Martedì è stato il giorno in cui Donald Trump, durante il quarto super Tuesday di questa tornata elettorale, ha vinto cinque stati su cinque diventando sempre più inarrestabile, il giorno seguente ha tenuto l’atteso discorso con cui, dal Mayflower hotel di Washington, poco lontano dalla Casa Bianca, ha illustrato il suo programma per la politica estera.

Il discorso doveva essere il tentativo di mostrare un Trump presidenziale e di approfondire al di là degli slogan una parte del programma. Il tentativo non può dirsi riuscito.

Nonostante non stesse andando, a braccio, come spesso fa, la maggior parte dei commentatori non ha riscontrato la chiarezza che si cerca da un candidato alla presidenza americana.

Durante lo stesso discorso Trump ha esaltato la necessità della durezza militare ed espansionistica, ma ha lamentato il costo delle guerre; ha strepitato sullo sradicare i nemici, ma poi ha assegnato il primato alla diplomazia e all’importanza di «prudenza e moderazione». Ha presentato gli Stati uniti come una «nazione umanitaria», ma ha suggerito che non vi è alcuna necessità di distinguere tra rifugiati e infiltrati terroristici.

Nel dettaglio Donald Trump ha criticato sia Bush (colpevole dell’inutile invasione dell’Iraq), che Obama (che ha consentito l’ascesa di Isis) e ha parlato di una grande espansione e rafforzamento dell’esercito americano al fine di riguadagnare il rispetto del mondo ma distaccandosi dall’interventismo in quanto l’America deve pensare innanzitutto a se.
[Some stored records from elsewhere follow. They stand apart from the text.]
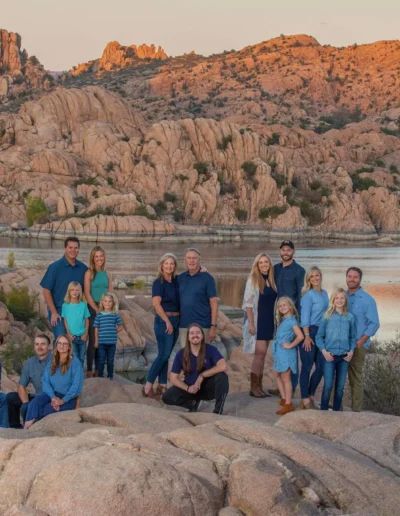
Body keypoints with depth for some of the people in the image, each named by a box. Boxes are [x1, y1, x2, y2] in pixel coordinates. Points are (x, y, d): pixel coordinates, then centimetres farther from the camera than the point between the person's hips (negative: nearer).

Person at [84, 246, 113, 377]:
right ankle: (89, 370, 1)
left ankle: (98, 369, 14)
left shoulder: (107, 275, 11)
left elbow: (111, 294, 9)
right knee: (93, 340, -5)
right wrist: (97, 309, -11)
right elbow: (87, 294, -8)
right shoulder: (89, 273, -3)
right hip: (93, 309, -4)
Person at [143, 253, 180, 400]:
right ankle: (148, 387, -6)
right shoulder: (158, 283, -9)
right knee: (163, 355, -10)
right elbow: (156, 304, -16)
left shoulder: (176, 281, 9)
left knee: (165, 355, 9)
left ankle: (162, 386, 13)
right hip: (163, 321, -7)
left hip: (175, 321, 7)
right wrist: (167, 322, -17)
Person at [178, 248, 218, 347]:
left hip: (202, 326, -4)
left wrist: (213, 326, -11)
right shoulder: (180, 278, 9)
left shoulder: (207, 278, -3)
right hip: (183, 326, 4)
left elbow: (214, 303, -5)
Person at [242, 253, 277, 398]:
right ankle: (253, 387, -4)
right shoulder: (253, 280, -7)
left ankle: (258, 386, 12)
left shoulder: (271, 281, 9)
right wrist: (251, 323, -16)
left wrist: (274, 322, 10)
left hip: (268, 322, 6)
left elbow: (273, 302, 14)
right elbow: (248, 303, -11)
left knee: (261, 355, 8)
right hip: (257, 321, -6)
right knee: (260, 353, -11)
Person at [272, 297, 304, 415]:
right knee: (277, 374, 19)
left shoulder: (291, 321, -16)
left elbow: (300, 336, -26)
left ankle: (288, 404, 5)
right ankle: (284, 399, 29)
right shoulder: (283, 320, 11)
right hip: (279, 353, 9)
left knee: (286, 378, -2)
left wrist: (290, 345, -18)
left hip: (286, 354, -9)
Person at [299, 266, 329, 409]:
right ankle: (305, 400, 6)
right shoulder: (309, 295, -8)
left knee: (321, 367, 9)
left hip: (322, 333, 7)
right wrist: (307, 336, -18)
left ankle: (311, 397, 22)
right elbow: (304, 317, -13)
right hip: (310, 332, -7)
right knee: (307, 367, -1)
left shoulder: (325, 293, 13)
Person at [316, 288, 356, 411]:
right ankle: (323, 411, 4)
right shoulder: (327, 316, 0)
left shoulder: (350, 317, 5)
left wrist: (351, 351, -3)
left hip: (344, 356, 2)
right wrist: (324, 351, -9)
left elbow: (352, 337, 11)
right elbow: (319, 336, 2)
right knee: (328, 386, -6)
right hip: (329, 356, -2)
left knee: (340, 387, 8)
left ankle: (337, 411, 18)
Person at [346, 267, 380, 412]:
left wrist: (360, 342, -14)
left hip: (357, 345, -4)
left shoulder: (367, 299, -4)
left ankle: (356, 410, 5)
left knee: (355, 378, -1)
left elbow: (374, 324, -7)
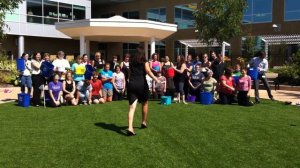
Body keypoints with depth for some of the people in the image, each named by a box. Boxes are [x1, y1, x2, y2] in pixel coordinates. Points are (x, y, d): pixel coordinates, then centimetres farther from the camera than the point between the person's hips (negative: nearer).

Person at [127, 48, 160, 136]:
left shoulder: (131, 62, 16)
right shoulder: (145, 62, 5)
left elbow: (130, 73, 17)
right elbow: (148, 71, -12)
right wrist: (157, 80, -22)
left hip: (132, 84, 2)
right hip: (142, 84, -2)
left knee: (132, 107, -5)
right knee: (144, 103, 23)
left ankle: (130, 128, -19)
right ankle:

Ha parlato di alleati passivi e della necessità di rivedere gli accordi e anche della possibilità di uscire da alcune organizzazioni internazionali, ad esempio la Nato. «Hanno goduto dell’ombrello di difesa garantito dagli Stati uniti – ha detto parlando degli alleati – ma non hanno dato il giusto contributo. Devono pagare il costo di questa difesa. Se non lo fanno li abbandoneremo a loro stessi, non abbiamo scelta».

Grande assente nel discorso di Trump, la Siria, sulla quale non si è espresso, come se la risoluzione del problema siriano non fosse un problema americano o collegato al terrorismo internazionale.

Riguardo all’Isis l’opinione risolutoria di Trump è che bisogna rendersi imprevedibili per spiazzarli, questo, però, trasmettendo a tutto il resto del mondo un’immagine di stabilità.

Il termine più ricorrente è stato «rispetto»: i cubani non hanno mostrato rispetto verso l’air force one non presentandosi ufficialmente ad accogliere Obama, il mondo non rispetta gli Stati uniti, la Cina non rispetta gli Stati uniti in quanto «La Cina rispetta la forza, ma gli Stati uniti hanno perso il rispetto cinese lasciando che approfittasse di noi».

Diverso il discorso per la Russia con la quale ci sono differenze sì, ma superabili, e con cui bisogna lavorare.

Uno degli attacchi più forti a Obama è stato fatto riguardo Israele, che Obama avrebbe bistrattato, mentre nel programma di Trump la difesa di Israele è argomento centrale.

Nella politica estera secondo Trump bisogna porre rimedio all’inettitudine di Obama verso gli attacchi contro i cristiani, Obama, inoltre, non ha fatto niente di fronte alla Nord Corea che arricchiva il proprio arsenale nucleare, mentre «l’arsenale nucleare americano ha disperatamente bisogno di essere modernizzato e rinnovato».

E stato il discorso di un padre padrone che vuole guadagnarsi il rispetto degli altri attraverso il timore, mostrando i muscoli di un esercito potentissimo, la versione Stato del familiare «guarda che le prendi».

Su i veri contenuti, però, poco e niente, il famoso muro da innalzare tra gli Stati uniti e il Messico per arginare un incontenibile e pericolosissimo flusso di clandestini (che esiste per lo più solo nella sua mente), scomparso, su questo non ha speso nemmeno una parola.

«Bisogna sostituire la casualità con lo scopo, l’ideologia con la strategia, e il caos con la pace», ha detto Trump, ma il Washington Post fa notare come questo possa essere difficile se il modo in cui si vuole affrontare il più grosso scoglio, la lotta all’Isis, è presentandosi come degli imprevedibili.